With the winds of war again blowing in Europe, David Horovitz recalls two interviews he conducted: one two years ago with the Jewish comedian-turned-Ukrainian-president Volodymyr Zelensky, and one last week with the Israeli foreign minister Yair Lapid. Both conversations, for Horovitz, emphasized something essential about Israel’s situation:
My heart goes out to Ukraine’s president today, bracing for a possible Russian invasion, defiant, championing his country’s sovereignty and integrity, massively outgunned, uncertain of the potency of international support.

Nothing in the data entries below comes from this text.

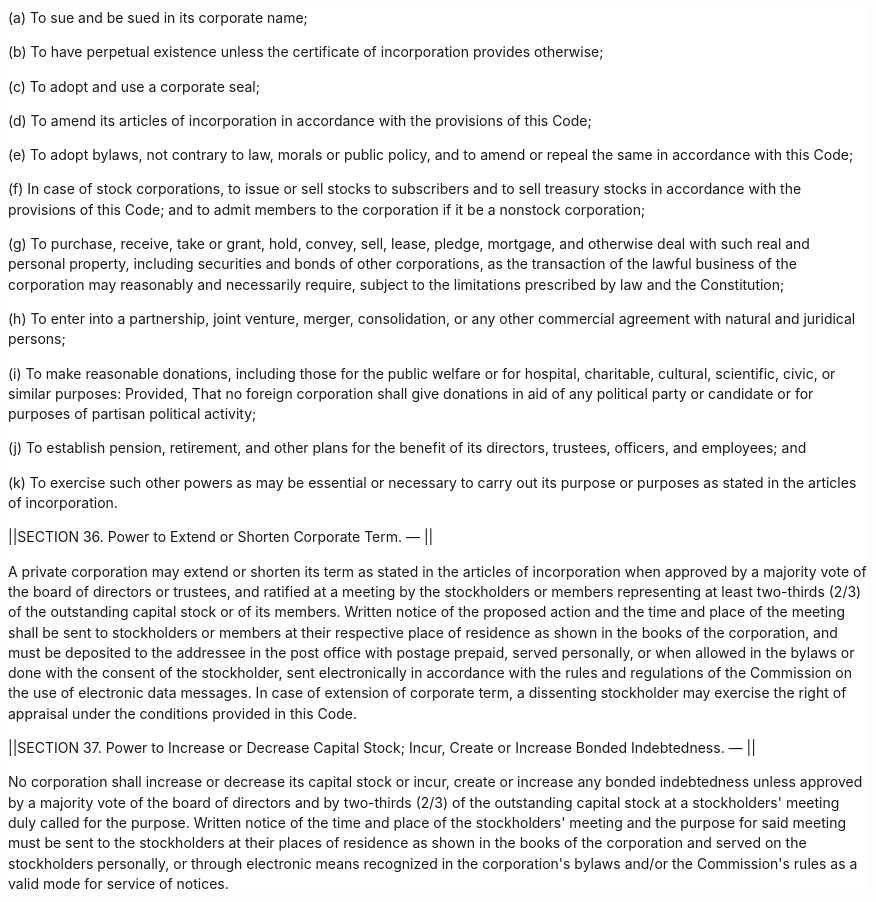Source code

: (a) To sue and be sued in its corporate name;

(b) To have perpetual existence unless the certificate of incorporation provides otherwise;

(c) To adopt and use a corporate seal;

(d) To amend its articles of incorporation in accordance with the provisions of this Code;

(e) To adopt bylaws, not contrary to law, morals or public policy, and to amend or repeal the same in accordance with this Code;

(f) In case of stock corporations, to issue or sell stocks to subscribers and to sell treasury stocks in accordance with the provisions of this Code; and to admit members to the corporation if it be a nonstock corporation;

(g) To purchase, receive, take or grant, hold, convey, sell, lease, pledge, mortgage, and otherwise deal with such real and personal property, including securities and bonds of other corporations, as the transaction of the lawful business of the corporation may reasonably and necessarily require, subject to the limitations prescribed by law and the Constitution;

(h) To enter into a partnership, joint venture, merger, consolidation, or any other commercial agreement with natural and juridical persons;

(i) To make reasonable donations, including those for the public welfare or for hospital, charitable, cultural, scientific, civic, or similar purposes: Provided, That no foreign corporation shall give donations in aid of any political party or candidate or for purposes of partisan political activity;

(j) To establish pension, retirement, and other plans for the benefit of its directors, trustees, officers, and employees; and

(k) To exercise such other powers as may be essential or necessary to carry out its purpose or purposes as stated in the articles of incorporation.

||SECTION 36. Power to Extend or Shorten Corporate Term. — ||

A private corporation may extend or shorten its term as stated in the articles of incorporation when approved by a majority vote of the board of directors or trustees, and ratified at a meeting by the stockholders or members representing at least two-thirds (2/3) of the outstanding capital stock or of its members. Written notice of the proposed action and the time and place of the meeting shall be sent to stockholders or members at their respective place of residence as shown in the books of the corporation, and must be deposited to the addressee in the post office with postage prepaid, served personally, or when allowed in the bylaws or done with the consent of the stockholder, sent electronically in accordance with the rules and regulations of the Commission on the use of electronic data messages. In case of extension of corporate term, a dissenting stockholder may exercise the right of appraisal under the conditions provided in this Code.

||SECTION 37. Power to Increase or Decrease Capital Stock; Incur, Create or Increase Bonded Indebtedness. — ||

No corporation shall increase or decrease its capital stock or incur, create or increase any bonded indebtedness unless approved by a majority vote of the board of directors and by two-thirds (2/3) of the outstanding capital stock at a stockholders' meeting duly called for the purpose. Written notice of the time and place of the stockholders' meeting and the purpose for said meeting must be sent to the stockholders at their places of residence as shown in the books of the corporation and served on the stockholders personally, or through electronic means recognized in the corporation's bylaws and/or the Commission's rules as a valid mode for service of notices.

And I note something else he said in our interview, his possibly envious, certainly admiring observation that “there are many countries in the world that can protect themselves, but Israel, such a small country, can not only protect itself, but, facing external threats, can respond.”

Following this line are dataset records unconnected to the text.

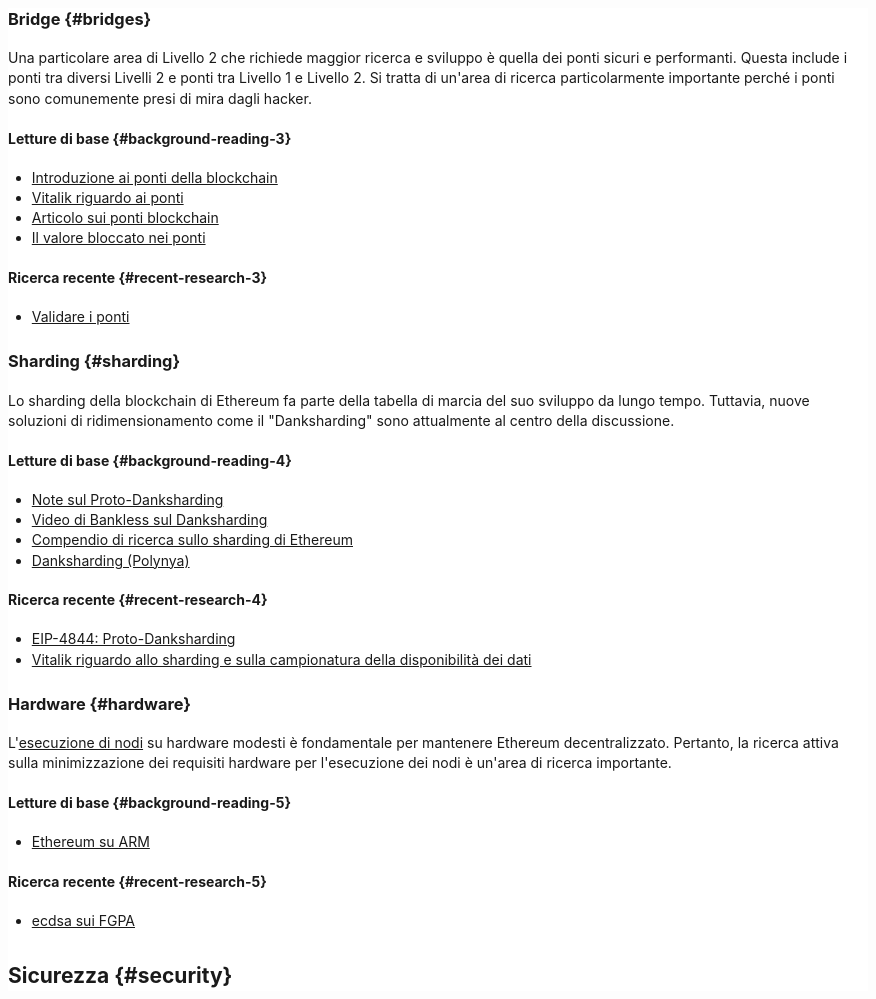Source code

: ### Bridge \{#bridges}

Una particolare area di Livello 2 che richiede maggior ricerca e sviluppo è quella dei ponti sicuri e performanti. Questa include i ponti tra diversi Livelli 2 e ponti tra Livello 1 e Livello 2. Si tratta di un'area di ricerca particolarmente importante perché i ponti sono comunemente presi di mira dagli hacker.

#### Letture di base \{#background-reading-3}

- [Introduzione ai ponti della blockchain](/bridges/)
- [Vitalik riguardo ai ponti](https://old.reddit.com/r/ethereum/comments/rwojtk/ama_we_are_the_efs_research_team_pt_7_07_january/hrngyk8/)
- [Articolo sui ponti blockchain](https://medium.com/1kxnetwork/blockchain-bridges-5db6afac44f8)
- [Il valore bloccato nei ponti](<https://dune.com/eliasimos/Bridge-Away-(from-Ethereum)>)

#### Ricerca recente \{#recent-research-3}

- [Validare i ponti](https://stonecoldpat.github.io/images/validatingbridges.pdf)

### Sharding \{#sharding}

Lo sharding della blockchain di Ethereum fa parte della tabella di marcia del suo sviluppo da lungo tempo. Tuttavia, nuove soluzioni di ridimensionamento come il "Danksharding" sono attualmente al centro della discussione.

#### Letture di base \{#background-reading-4}

- [Note sul Proto-Danksharding](https://notes.ethereum.org/@vbuterin/proto_danksharding_faq)
- [Video di Bankless sul Danksharding](https://www.youtube.com/watch?v=N5p0TB77flM)
- [Compendio di ricerca sullo sharding di Ethereum](https://notes.ethereum.org/@serenity/H1PGqDhpm?type=view)
- [Danksharding (Polynya)](https://polynya.medium.com/danksharding-36dc0c8067fe)

#### Ricerca recente \{#recent-research-4}

- [EIP-4844: Proto-Danksharding](https://eips.ethereum.org/EIPS/eip-4844)
- [Vitalik riguardo allo sharding e sulla campionatura della disponibilità dei dati](https://hackmd.io/@vbuterin/sharding_proposal)

### Hardware \{#hardware}

L'[esecuzione di nodi](/developers/docs/nodes-and-clients/run-a-node/) su hardware modesti è fondamentale per mantenere Ethereum decentralizzato. Pertanto, la ricerca attiva sulla minimizzazione dei requisiti hardware per l'esecuzione dei nodi è un'area di ricerca importante.

#### Letture di base \{#background-reading-5}

- [Ethereum su ARM](https://ethereum-on-arm-documentation.readthedocs.io/en/latest/)

#### Ricerca recente \{#recent-research-5}

- [ecdsa sui FGPA](https://ethresear.ch/t/does-ecdsa-on-fpga-solve-the-scaling-problem/6738)

## Sicurezza \{#security}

Lapid, [meanwhile], has been walking the tightrope between expressing principled opposition to a Russian invasion and ensuring the wellbeing of Israelis and Jews in Ukraine, on one hand, and trying, on the other, not to alienate a Russian president with whom Israel has a complex, critical relationship—both because of Moscow’s Middle East presence and influence, and because of Russia’s significant Jewish community.
“This is very 20th century, one country invading another,” said Lapid of the crisis, initially taking the dispassionate historical view. . . . But soon enough in our conversation, he reflected on the Israeli implications. I put it to him that it seemed like the world was doing nothing to protect a sovereign country.
If we thought the danger of despotic regimes remaking the world map was “very 20th century,” along comes Russia to slap us back to our senses. And if we thought the oft-declared imperative that Israel be able, always, to defend itself, by itself, was mere outdated rhetoric, the vulnerability of Volodymyr Zelensky’s Ukraine, and his admiration for our country, underlines its critical relevance.